Texto de leitura –
Peregrinação de João Botelho, realizador de Tráfico (1998), Quem és Tu? (2000) e Os Maias: Cenas da Vida Romântica (2014), é o relato das viagens de Fernão Mendes Pinto ao Extremo Oriente no século XVI e uma epopeia à epopeia dos Descobrimentos Portugueses da época escritos na obra homónima como um diário de viagem que explora as aventuras dos Europeus pelos mares do Índico passando pela costa Africana, pela Índia rumo à China e Japão.
Se por um lado o espectador reconhece o trabalho de João Botelho em trazer à luz cinematográfica obras de escritores maiores como Fernando Pessoa, Eça de Queirós ou Fernão Mendes Pinto ao qual é acrescida a vontade maior de retratar uma certa portugalidade como já é costume, aliás, na obra passada do realizador, Peregrinação transforma-se rapidamente numa obra que oscila entre o conto histórico e a novela musical que nem sempre se confirma pela positiva.
Do passado - de Mendes Pinto - ao presente - do mesmo - em que se analisa a sua constante necessidade de manter viva a sua viagem através dum registo da mesma, há algo que ensombra a sua vontade ao confirmar-se como alguém como uma história factual que pretende deixar como legado mas que, ao mesmo tempo, vive na sombra de um Luís Vaz de Camões que escreveria aquela que se mantém como a obra maior deste Portugal há beira Atlântico plantado, Peregrinação celebra a narração e reconstituição histórica - dentro dos seus limites - levando o espectador ao passado de um homem que cruzou os mares e viveu uma vida que, há época, não só era (im)possível como assumidamente uma numa vida. Por outras palavras, é depois de Mendes Pinto ter regressado à Europa que não só sente a necessidade de compreender e registar a viagem que viveu como finalmente percebe que para lá dos perigos sentidos e vividos está algo que deixou, que não irá repetir mas que o marcou para todo o sempre definindo uma parte do seu ser que jamais irá reencontrar.

Informação fornecida –
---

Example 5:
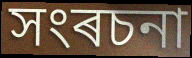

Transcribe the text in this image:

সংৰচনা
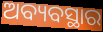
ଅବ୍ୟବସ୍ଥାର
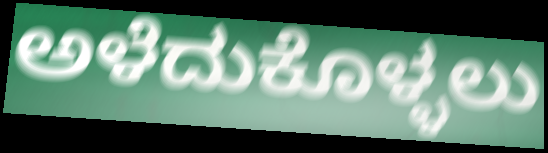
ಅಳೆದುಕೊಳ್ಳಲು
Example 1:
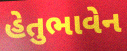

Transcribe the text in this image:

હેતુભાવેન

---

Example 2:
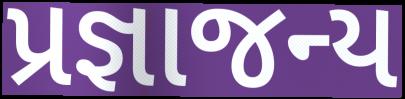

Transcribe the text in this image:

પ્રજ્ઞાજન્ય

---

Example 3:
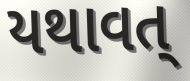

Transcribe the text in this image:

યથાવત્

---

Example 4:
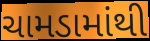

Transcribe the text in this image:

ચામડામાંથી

--

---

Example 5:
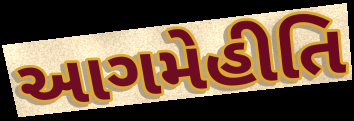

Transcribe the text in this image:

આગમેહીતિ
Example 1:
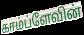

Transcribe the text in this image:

--

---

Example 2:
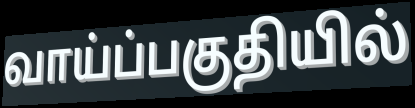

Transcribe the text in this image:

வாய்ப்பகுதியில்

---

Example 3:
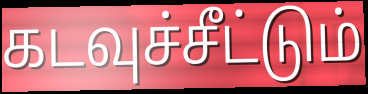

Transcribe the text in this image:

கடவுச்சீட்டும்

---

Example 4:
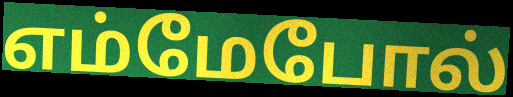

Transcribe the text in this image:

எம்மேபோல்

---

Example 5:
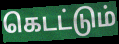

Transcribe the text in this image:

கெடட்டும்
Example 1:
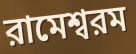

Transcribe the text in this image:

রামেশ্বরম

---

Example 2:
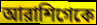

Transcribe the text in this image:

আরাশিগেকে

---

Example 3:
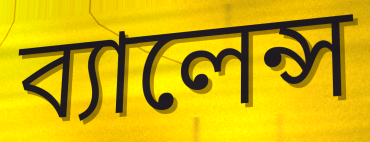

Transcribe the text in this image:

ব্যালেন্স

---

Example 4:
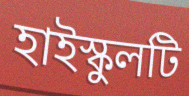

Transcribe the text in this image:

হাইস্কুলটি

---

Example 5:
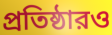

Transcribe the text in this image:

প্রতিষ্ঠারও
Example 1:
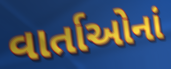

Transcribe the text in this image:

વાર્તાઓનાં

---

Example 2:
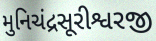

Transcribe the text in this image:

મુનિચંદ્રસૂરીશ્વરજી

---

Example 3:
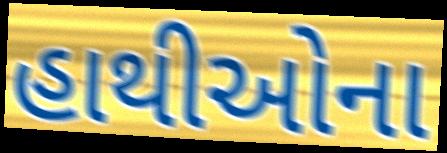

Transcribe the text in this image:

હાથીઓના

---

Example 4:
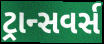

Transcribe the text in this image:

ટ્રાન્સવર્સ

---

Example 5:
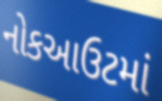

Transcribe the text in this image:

O que vais fazer –
**1)** Segundo o texto de leitura, em que século decorreram as viagens relatadas no filme Peregrinação?
**2)** Enumera os autores que o texto de leitura aponta como "escritores maiores" cujas obras João Botelho levou ao cinema.
As entradas constituem material à parte, independente do texto de leitura.

Tarefas resolvidas –
**1)** No século XVI.

**2)** Fernando Pessoa, Eça de Queirós e Fernão Mendes Pinto.